The news is out. The Anglican Ordinariate will be established in the USA on January 1. Read more about it here and from Rocco Palmo here. As I predicted, there are more priests coming over than congregations for them to serve. They will, no doubt, serve in local Latin Rite parishes while they build up an ordinariate congregation. Goody Goody! I'm pretty excited by this. I know I'm biased, but they're going to bring in some good stuff to the Catholic Church. It's called "the Anglican Patrimony."
Here are a few of the good things:
1. Good hymns
2. Good education
3. Good sense of self deprecating humor
4. Good taste in dry sherry
5. Good understanding of the importance of lace and incense
6. Good literary sense
7. Good boost to the Western tradition
8. Words like "vouchsafe"
9. Good Choral evensong
10. Good knowledge of architecture
11. Good Englishness
12. Good sense of the need for Evangelization.
13. Good missionary spirit.
14. Good hats
15. Good down to earth spirituality.
At the same time as I read of this, I also read that it is not true that Anglicans do not have doctrine. Maybe you can decide which is more accurate.
Contrary to Maurice Wiles’ opinion that Anglicanism has no identifiable content, Philip Turner states that, “the doctrinal content Anglicans share is embedded primarily in liturgical practices the purpose of which is to form the character of a communion of believers. Its liturgical and formational setting means that the doctrinal content of Anglicanism is, as it were, scattered through a complex of practices rather than focused in a specifically theological document.”

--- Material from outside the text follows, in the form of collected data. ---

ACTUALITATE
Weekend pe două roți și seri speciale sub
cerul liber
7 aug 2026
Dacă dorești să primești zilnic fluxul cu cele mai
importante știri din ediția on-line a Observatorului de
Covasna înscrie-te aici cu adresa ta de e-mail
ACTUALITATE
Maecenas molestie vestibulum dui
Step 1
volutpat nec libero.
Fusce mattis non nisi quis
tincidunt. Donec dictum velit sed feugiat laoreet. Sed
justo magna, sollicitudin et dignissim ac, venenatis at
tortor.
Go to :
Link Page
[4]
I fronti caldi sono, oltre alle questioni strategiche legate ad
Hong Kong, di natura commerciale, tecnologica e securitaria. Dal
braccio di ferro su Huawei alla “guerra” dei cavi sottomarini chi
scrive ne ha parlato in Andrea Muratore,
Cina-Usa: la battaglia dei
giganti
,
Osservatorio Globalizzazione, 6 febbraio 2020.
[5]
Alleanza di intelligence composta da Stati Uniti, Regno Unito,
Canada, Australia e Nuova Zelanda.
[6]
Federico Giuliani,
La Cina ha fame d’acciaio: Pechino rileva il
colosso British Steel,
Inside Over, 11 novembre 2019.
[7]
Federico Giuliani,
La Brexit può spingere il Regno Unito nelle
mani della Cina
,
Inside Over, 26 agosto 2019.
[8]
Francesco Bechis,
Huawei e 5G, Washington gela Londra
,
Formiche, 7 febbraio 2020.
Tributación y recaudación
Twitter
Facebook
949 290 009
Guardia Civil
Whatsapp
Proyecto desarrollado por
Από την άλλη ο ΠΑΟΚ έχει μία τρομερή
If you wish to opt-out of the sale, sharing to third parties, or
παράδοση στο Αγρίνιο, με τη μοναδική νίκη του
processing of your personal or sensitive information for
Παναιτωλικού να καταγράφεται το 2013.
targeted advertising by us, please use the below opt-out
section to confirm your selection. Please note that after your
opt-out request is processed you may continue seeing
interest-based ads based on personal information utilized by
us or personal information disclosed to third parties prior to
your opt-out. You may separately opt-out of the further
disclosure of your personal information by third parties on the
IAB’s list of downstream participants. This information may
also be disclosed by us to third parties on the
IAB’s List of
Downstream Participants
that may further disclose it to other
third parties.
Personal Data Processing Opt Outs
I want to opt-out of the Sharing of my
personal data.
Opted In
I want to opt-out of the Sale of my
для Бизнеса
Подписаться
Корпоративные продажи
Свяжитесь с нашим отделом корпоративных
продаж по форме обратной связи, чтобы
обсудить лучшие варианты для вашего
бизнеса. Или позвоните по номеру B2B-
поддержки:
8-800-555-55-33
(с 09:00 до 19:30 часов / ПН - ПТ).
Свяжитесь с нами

Turner is careful here, noting that if one says that the primary focus of Anglicanism is “liturgical practices,” then one is also saying in the same breathe that the heart of Anglican theology is the doctrine of the Holy Trinity. For at the center of the Book of Common Prayer is the “prayer to the Father, through the Son, in the Spirit.”
Now as you probably know from reading this blog, I am firmly in the camp of re-establishing the office of bishop and giving the bishop some authority and some teeth. Of course, there are those who whine like babies about the lack of authority or teeth among those who do have bishops -- and more than this, the lack of orthodoxy as some would suppose an episcopal structure should encourage. I make no such argument that an episcopacy either encourages or discourages orthodoxy. I just believe it is the more Scriptural and churchly form of governance for the Church.
It surely does strike me as odd, however, that a church body with such great respect and ceremony for the office of bishop is also home to so many who seem intent upon ignoring the content of their own creedal and liturgical heritage in order to keep and pass on simply the outward forms and ceremonial of that identity. On the one hand it surely should be enough to say that the doctrine of the liturgy and inherent in that liturgy is the confession of the church and the faithful. On the other hand, the doctrine in that liturgy and of that liturgy is neither sufficient for or complete in its confession. There are hosts of issues not directly addressed or even tangential to the liturgy or the creed and yet they require the Church to speak, confess, and bear witness to the truth. Lutherans with their big heavy book of faith in the Concordia never claim that every issue or dogma is contained within its pages and that the Church must continue to confess and bear witness to that which is not directly referenced in her written confessions or liturgical tradition (abortion, for example).
The liturgy is a good start for those who hear and heed with utter seriousness and piety what is confessed there in prayer form but it begs for more. It is this that Anglicans seem to have forgotten. So they hold to a book as a form without doctrinal content that has teeth, ceremonial which is catholic in nearly every aspect except the faith that accompanies such ritual and tradition, and to a structure which is ancient and Biblical yet entirely incapable of speaking pointedly when false teaching and false teachers arise.
Back to the main point... at the very same time some are trying to insist that Anglicans have enough doctrine in the liturgy and prayer book there are Anglicans who are seeking union with Rome (with an identifiable Anglican piety) because they cannot express or hold to that piety in their own tradition. Rome will gain the best of Anglicanism and Anglicans while the ECA will be left with those whose Gospel has nothing whatsoever to do with Jesus, whose mission is social justice, and whose identity is synonymous with the most radical of political, theological, and cultural agendas. But they will do a nice job of celebrating the liturgy whose content they have abandoned and they will head toward apostasy with miter, staff, cope, purple trimmed cassock, mosetta, and zuchetto leading the way...
9 comments:
A "triumph" for "church unity," perhaps; a triumph for the spread of the Gospel and the Kingdom of God - hardly!
The Anglican use liturgies used by those Anglicans who came into full communion with Rome are beautiful. It's a good thing for the Catholic church.
The American Catholic Church could certainly stand for some improvement in its hymnody. Replacing such hideous things as "Gather Us In" with Anglican hymns like "Holy, Holy, Holy" and other such hymns of great text and dignity would be a start.
Unfortunately "Gather Us In" and other such trite songs by Marty Haugen exist across the denominational spectrum.
Even though most Catholic music editions are wanting, to say the least they do still include some time honored favorites such as Holy God We Praise Thy Name. The word is that with the third edition of the Roman missal the bishops are now looking at the music at mass.
It appears the Anglican church is being courted by two suitors. Roman Catholics or confessional Lutherans: Which group would Anglicans prefer to join? http://www.wmltblog.org/2011/10/acna-lcms-dialogue-iii-day-2/
Why court the Anglicans, except to convert to confessional Lutheranism?
And where in Scripture, which provides for overseers, which we have, does it provide for a church body governed by a body of overseers? That was a Roman Emperor's decision, not Christ's.
3. Good sense of self deprecating humor
I am so ready for this fad of false humility to end.
Self deprecating humor is nauseating, yet not funny.